▶ [Items from a data source]:
## begin
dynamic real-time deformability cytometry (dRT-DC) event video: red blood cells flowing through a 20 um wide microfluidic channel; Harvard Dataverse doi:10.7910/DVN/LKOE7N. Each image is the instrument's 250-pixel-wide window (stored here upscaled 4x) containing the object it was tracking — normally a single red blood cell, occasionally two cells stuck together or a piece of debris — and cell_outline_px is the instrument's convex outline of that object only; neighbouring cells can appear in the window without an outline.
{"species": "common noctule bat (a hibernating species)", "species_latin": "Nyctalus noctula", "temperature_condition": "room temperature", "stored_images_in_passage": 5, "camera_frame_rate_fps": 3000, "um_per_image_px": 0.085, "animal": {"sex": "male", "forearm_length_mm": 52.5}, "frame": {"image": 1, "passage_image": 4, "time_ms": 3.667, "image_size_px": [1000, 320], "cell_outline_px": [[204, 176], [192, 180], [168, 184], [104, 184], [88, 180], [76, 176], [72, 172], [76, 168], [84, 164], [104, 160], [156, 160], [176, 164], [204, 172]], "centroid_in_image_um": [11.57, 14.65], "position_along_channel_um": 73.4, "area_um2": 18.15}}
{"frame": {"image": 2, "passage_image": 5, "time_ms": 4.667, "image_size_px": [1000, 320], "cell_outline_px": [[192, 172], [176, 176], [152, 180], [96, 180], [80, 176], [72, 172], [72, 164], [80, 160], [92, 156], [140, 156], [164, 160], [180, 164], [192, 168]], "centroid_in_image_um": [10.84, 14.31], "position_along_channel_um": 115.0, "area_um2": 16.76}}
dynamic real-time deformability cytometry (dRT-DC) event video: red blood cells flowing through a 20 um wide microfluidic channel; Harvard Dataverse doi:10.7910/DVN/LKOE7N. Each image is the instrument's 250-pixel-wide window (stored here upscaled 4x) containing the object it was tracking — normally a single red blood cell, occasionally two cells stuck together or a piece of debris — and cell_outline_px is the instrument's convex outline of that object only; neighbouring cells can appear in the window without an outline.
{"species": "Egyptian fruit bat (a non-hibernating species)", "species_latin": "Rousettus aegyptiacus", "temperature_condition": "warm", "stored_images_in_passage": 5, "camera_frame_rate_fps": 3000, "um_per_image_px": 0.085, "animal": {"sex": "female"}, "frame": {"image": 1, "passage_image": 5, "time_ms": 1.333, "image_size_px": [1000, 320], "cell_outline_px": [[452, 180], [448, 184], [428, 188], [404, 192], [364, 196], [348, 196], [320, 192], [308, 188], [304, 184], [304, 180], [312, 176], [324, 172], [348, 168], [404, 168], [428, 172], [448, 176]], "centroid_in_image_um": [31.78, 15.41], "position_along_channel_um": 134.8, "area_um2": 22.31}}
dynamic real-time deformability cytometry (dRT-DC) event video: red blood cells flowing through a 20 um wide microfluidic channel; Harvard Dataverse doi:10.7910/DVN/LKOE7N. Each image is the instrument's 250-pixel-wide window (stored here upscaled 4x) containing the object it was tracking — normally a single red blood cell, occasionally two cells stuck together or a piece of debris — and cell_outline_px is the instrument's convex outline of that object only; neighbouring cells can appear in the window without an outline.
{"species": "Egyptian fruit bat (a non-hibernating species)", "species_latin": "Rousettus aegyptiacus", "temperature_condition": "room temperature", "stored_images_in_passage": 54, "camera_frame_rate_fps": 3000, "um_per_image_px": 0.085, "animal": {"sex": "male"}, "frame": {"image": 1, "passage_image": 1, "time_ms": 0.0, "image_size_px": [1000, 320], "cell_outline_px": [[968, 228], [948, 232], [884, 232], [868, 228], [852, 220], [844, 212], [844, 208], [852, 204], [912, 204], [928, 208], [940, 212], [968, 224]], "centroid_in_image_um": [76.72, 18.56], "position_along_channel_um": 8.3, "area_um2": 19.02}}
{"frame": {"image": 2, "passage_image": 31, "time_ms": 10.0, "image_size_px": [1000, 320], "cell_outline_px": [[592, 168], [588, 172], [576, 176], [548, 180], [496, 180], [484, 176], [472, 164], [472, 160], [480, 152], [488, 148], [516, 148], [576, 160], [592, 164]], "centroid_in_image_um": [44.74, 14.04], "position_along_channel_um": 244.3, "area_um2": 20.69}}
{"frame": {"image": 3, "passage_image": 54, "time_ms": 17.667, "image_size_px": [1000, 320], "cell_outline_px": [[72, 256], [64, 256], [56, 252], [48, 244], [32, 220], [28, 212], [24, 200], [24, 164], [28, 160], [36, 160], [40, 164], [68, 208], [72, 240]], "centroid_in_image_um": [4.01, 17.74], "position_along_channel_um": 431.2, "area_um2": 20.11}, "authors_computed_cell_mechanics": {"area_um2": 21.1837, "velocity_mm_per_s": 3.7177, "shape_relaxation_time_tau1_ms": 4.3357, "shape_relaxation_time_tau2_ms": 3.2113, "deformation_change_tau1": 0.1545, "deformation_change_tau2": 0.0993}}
## end
▶ [Requirement]: Copy each record from above without leaving any out.

▶ [Worked solution]:
dynamic real-time deformability cytometry (dRT-DC) event video: red blood cells flowing through a 20 um wide microfluidic channel; Harvard Dataverse doi:10.7910/DVN/LKOE7N. Each image is the instrument's 250-pixel-wide window (stored here upscaled 4x) containing the object it was tracking — normally a single red blood cell, occasionally two cells stuck together or a piece of debris — and cell_outline_px is the instrument's convex outline of that object only; neighbouring cells can appear in the window without an outline.
{"species": "common noctule bat (a hibernating species)", "species_latin": "Nyctalus noctula", "temperature_condition": "room temperature", "stored_images_in_passage": 5, "camera_frame_rate_fps": 3000, "um_per_image_px": 0.085, "animal": {"sex": "male", "forearm_length_mm": 52.5}, "frame": {"image": 1, "passage_image": 4, "time_ms": 3.667, "image_size_px": [1000, 320], "cell_outline_px": [[204, 176], [192, 180], [168, 184], [104, 184], [88, 180], [76, 176], [72, 172], [76, 168], [84, 164], [104, 160], [156, 160], [176, 164], [204, 172]], "centroid_in_image_um": [11.57, 14.65], "position_along_channel_um": 73.4, "area_um2": 18.15}}
{"frame": {"image": 2, "passage_image": 5, "time_ms": 4.667, "image_size_px": [1000, 320], "cell_outline_px": [[192, 172], [176, 176], [152, 180], [96, 180], [80, 176], [72, 172], [72, 164], [80, 160], [92, 156], [140, 156], [164, 160], [180, 164], [192, 168]], "centroid_in_image_um": [10.84, 14.31], "position_along_channel_um": 115.0, "area_um2": 16.76}}
dynamic real-time deformability cytometry (dRT-DC) event video: red blood cells flowing through a 20 um wide microfluidic channel; Harvard Dataverse doi:10.7910/DVN/LKOE7N. Each image is the instrument's 250-pixel-wide window (stored here upscaled 4x) containing the object it was tracking — normally a single red blood cell, occasionally two cells stuck together or a piece of debris — and cell_outline_px is the instrument's convex outline of that object only; neighbouring cells can appear in the window without an outline.
{"species": "Egyptian fruit bat (a non-hibernating species)", "species_latin": "Rousettus aegyptiacus", "temperature_condition": "warm", "stored_images_in_passage": 5, "camera_frame_rate_fps": 3000, "um_per_image_px": 0.085, "animal": {"sex": "female"}, "frame": {"image": 1, "passage_image": 5, "time_ms": 1.333, "image_size_px": [1000, 320], "cell_outline_px": [[452, 180], [448, 184], [428, 188], [404, 192], [364, 196], [348, 196], [320, 192], [308, 188], [304, 184], [304, 180], [312, 176], [324, 172], [348, 168], [404, 168], [428, 172], [448, 176]], "centroid_in_image_um": [31.78, 15.41], "position_along_channel_um": 134.8, "area_um2": 22.31}}
dynamic real-time deformability cytometry (dRT-DC) event video: red blood cells flowing through a 20 um wide microfluidic channel; Harvard Dataverse doi:10.7910/DVN/LKOE7N. Each image is the instrument's 250-pixel-wide window (stored here upscaled 4x) containing the object it was tracking — normally a single red blood cell, occasionally two cells stuck together or a piece of debris — and cell_outline_px is the instrument's convex outline of that object only; neighbouring cells can appear in the window without an outline.
{"species": "Egyptian fruit bat (a non-hibernating species)", "species_latin": "Rousettus aegyptiacus", "temperature_condition": "room temperature", "stored_images_in_passage": 54, "camera_frame_rate_fps": 3000, "um_per_image_px": 0.085, "animal": {"sex": "male"}, "frame": {"image": 1, "passage_image": 1, "time_ms": 0.0, "image_size_px": [1000, 320], "cell_outline_px": [[968, 228], [948, 232], [884, 232], [868, 228], [852, 220], [844, 212], [844, 208], [852, 204], [912, 204], [928, 208], [940, 212], [968, 224]], "centroid_in_image_um": [76.72, 18.56], "position_along_channel_um": 8.3, "area_um2": 19.02}}
{"frame": {"image": 2, "passage_image": 31, "time_ms": 10.0, "image_size_px": [1000, 320], "cell_outline_px": [[592, 168], [588, 172], [576, 176], [548, 180], [496, 180], [484, 176], [472, 164], [472, 160], [480, 152], [488, 148], [516, 148], [576, 160], [592, 164]], "centroid_in_image_um": [44.74, 14.04], "position_along_channel_um": 244.3, "area_um2": 20.69}}
{"frame": {"image": 3, "passage_image": 54, "time_ms": 17.667, "image_size_px": [1000, 320], "cell_outline_px": [[72, 256], [64, 256], [56, 252], [48, 244], [32, 220], [28, 212], [24, 200], [24, 164], [28, 160], [36, 160], [40, 164], [68, 208], [72, 240]], "centroid_in_image_um": [4.01, 17.74], "position_along_channel_um": 431.2, "area_um2": 20.11}, "authors_computed_cell_mechanics": {"area_um2": 21.1837, "velocity_mm_per_s": 3.7177, "shape_relaxation_time_tau1_ms": 4.3357, "shape_relaxation_time_tau2_ms": 3.2113, "deformation_change_tau1": 0.1545, "deformation_change_tau2": 0.0993}}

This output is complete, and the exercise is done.